____ RECORDS SUPPLIED

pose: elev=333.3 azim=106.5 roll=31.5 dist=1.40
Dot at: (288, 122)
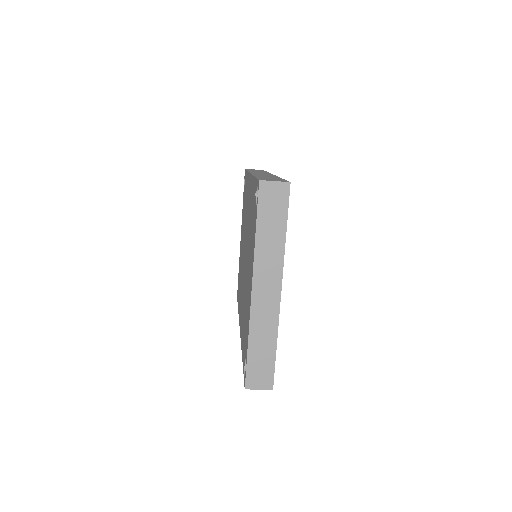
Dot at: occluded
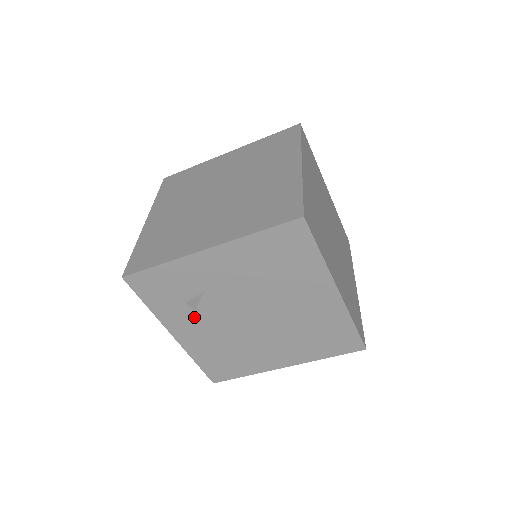
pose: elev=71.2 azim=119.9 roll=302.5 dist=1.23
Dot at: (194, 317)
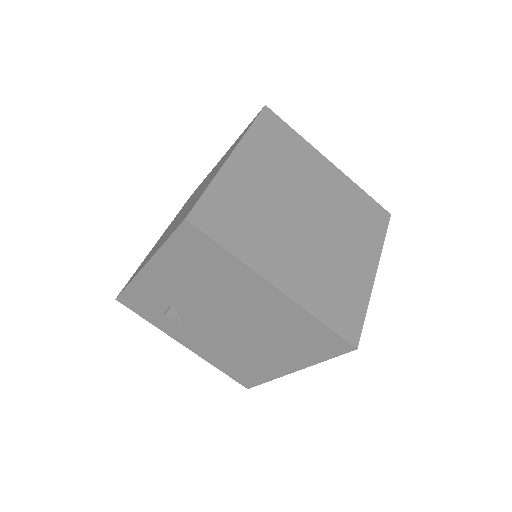
Dot at: (185, 328)
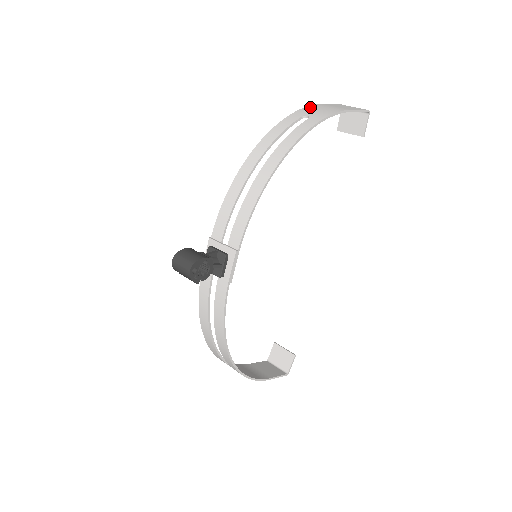
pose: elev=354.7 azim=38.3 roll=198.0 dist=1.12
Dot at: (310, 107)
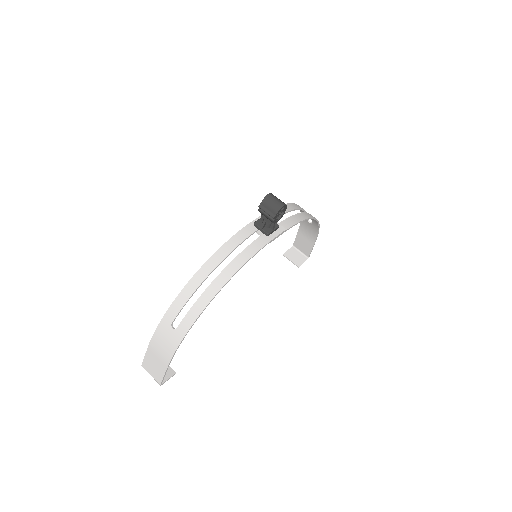
Dot at: (303, 223)
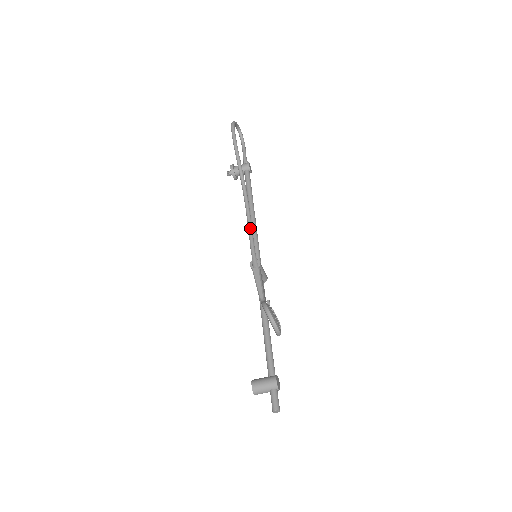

________

Copy out every line of the data above word for word, leaving out the pictures.

#### COMPLETED EXERCISE:
pose: elev=333.3 azim=106.5 roll=31.5 dist=1.40
Dot at: (288, 122)
Dot at: occluded
pose: elev=71.2 azim=119.9 roll=302.5 dist=1.23
Dot at: (194, 317)
Dot at: (185, 328)
pose: elev=354.7 azim=38.3 roll=198.0 dist=1.12
Dot at: (310, 107)
Dot at: (303, 223)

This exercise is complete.